• _Requirement_: Reproduce the data below word for word, starting at the first line and ending with the line that contains "split-toning: shadows ›". Include both of those lines and nothing after them.

═══ Material

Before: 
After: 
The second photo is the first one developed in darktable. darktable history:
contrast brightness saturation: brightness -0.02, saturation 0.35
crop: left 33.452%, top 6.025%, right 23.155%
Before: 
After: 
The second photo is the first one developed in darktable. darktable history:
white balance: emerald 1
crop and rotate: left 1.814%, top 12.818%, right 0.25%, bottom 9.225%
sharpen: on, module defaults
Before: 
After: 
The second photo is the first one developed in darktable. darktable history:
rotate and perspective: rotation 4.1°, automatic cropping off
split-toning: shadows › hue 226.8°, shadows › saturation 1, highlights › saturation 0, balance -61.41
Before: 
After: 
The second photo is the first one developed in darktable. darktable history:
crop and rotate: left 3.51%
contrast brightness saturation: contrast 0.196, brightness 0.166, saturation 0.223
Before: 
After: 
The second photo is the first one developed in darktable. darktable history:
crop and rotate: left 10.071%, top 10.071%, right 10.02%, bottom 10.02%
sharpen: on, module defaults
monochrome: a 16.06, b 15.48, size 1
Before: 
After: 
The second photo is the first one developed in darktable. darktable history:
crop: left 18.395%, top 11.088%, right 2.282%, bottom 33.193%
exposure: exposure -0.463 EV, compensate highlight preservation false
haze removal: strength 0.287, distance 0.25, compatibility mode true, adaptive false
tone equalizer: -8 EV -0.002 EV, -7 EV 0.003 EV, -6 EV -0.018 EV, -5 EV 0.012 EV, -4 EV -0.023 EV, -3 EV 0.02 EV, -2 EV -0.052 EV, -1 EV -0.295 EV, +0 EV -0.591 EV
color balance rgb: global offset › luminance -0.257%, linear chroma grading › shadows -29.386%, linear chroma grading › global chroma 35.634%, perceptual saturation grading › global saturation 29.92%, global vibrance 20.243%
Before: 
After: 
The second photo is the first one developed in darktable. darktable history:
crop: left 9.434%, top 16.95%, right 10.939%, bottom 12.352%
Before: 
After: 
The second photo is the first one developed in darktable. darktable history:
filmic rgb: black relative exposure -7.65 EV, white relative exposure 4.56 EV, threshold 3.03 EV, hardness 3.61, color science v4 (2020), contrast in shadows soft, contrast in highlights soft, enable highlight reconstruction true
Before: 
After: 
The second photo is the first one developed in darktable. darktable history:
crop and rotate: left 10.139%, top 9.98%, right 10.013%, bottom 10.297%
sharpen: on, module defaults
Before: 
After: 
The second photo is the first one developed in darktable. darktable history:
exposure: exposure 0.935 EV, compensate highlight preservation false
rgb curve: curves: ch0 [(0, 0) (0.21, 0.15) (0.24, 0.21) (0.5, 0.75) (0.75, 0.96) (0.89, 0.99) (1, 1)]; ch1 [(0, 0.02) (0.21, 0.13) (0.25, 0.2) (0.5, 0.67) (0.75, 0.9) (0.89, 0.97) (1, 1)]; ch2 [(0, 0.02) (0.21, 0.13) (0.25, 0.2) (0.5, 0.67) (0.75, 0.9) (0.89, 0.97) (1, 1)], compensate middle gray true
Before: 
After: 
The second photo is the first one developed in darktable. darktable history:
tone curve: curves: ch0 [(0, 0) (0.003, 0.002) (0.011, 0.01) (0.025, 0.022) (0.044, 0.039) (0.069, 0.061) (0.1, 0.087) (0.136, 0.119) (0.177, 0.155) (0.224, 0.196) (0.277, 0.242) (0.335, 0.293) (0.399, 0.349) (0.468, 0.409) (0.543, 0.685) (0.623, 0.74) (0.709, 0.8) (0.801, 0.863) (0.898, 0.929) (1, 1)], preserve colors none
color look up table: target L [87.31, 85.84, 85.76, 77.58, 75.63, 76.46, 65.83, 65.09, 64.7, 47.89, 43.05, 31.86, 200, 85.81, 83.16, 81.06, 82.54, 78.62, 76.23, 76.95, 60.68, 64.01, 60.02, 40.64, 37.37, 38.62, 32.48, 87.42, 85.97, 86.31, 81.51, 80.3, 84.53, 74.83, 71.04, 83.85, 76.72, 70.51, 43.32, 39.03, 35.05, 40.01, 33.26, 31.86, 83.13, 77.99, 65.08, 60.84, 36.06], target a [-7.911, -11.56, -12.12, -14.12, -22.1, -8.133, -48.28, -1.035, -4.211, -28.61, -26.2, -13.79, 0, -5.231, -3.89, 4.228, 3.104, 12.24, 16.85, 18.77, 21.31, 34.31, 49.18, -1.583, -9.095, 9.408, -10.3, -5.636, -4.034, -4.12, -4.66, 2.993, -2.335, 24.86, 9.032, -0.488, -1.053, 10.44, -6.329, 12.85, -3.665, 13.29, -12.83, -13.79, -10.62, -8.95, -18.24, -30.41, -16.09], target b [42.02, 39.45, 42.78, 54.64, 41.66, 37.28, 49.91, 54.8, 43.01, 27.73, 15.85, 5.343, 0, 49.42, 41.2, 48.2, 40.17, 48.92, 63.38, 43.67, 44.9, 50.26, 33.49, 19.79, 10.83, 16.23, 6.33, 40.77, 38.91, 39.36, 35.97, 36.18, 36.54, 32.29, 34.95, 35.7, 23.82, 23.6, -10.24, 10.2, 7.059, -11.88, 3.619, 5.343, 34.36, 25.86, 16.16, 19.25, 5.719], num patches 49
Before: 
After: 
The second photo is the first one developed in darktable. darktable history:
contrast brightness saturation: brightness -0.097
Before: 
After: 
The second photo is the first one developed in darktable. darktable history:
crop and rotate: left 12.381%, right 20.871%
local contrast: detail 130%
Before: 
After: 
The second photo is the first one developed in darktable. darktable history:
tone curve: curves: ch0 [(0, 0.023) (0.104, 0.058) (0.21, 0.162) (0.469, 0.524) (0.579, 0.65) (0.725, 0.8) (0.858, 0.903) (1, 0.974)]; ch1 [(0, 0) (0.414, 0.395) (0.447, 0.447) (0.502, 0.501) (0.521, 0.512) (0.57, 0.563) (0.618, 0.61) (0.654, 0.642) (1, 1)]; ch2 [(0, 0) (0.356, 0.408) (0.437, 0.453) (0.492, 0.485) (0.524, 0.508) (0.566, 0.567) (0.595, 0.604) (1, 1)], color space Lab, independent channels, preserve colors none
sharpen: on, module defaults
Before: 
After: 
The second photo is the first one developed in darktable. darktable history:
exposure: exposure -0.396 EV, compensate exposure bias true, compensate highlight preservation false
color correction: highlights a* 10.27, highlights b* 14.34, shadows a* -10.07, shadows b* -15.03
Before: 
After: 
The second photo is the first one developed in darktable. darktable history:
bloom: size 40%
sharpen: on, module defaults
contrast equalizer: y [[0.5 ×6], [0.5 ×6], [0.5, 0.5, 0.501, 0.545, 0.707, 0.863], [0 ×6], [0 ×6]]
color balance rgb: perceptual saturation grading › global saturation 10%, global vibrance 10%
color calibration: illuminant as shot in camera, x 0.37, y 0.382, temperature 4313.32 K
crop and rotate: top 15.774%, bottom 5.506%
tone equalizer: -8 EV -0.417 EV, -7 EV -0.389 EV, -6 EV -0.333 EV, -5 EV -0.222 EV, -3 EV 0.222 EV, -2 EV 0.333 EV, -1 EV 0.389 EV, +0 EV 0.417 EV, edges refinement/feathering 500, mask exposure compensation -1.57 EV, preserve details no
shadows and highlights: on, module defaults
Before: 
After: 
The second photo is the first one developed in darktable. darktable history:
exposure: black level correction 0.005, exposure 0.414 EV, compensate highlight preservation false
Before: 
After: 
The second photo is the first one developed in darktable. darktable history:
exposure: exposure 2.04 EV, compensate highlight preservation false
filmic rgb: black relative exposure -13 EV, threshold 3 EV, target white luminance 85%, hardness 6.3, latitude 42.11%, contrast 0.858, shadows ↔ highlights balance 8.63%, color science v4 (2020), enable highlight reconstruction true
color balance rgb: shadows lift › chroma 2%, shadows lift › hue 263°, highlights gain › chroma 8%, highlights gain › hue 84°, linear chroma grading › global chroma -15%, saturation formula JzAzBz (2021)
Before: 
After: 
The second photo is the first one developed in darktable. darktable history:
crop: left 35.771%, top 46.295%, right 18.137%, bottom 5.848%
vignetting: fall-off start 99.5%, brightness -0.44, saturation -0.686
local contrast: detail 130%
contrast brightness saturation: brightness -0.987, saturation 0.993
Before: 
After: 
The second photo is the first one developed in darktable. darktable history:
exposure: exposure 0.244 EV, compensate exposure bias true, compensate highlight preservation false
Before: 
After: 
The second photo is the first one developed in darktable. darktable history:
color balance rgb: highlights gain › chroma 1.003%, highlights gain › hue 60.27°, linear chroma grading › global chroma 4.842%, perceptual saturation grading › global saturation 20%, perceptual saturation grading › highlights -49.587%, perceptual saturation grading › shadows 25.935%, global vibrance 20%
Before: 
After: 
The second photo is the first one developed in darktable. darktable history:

══════

• _Response_:
Before: 
After: 
The second photo is the first one developed in darktable. darktable history:
contrast brightness saturation: brightness -0.02, saturation 0.35
crop: left 33.452%, top 6.025%, right 23.155%
Before: 
After: 
The second photo is the first one developed in darktable. darktable history:
white balance: emerald 1
crop and rotate: left 1.814%, top 12.818%, right 0.25%, bottom 9.225%
sharpen: on, module defaults
Before: 
After: 
The second photo is the first one developed in darktable. darktable history:
rotate and perspective: rotation 4.1°, automatic cropping off
split-toning: shadows › hue 226.8°, shadows › saturation 1, highlights › saturation 0, balance -61.41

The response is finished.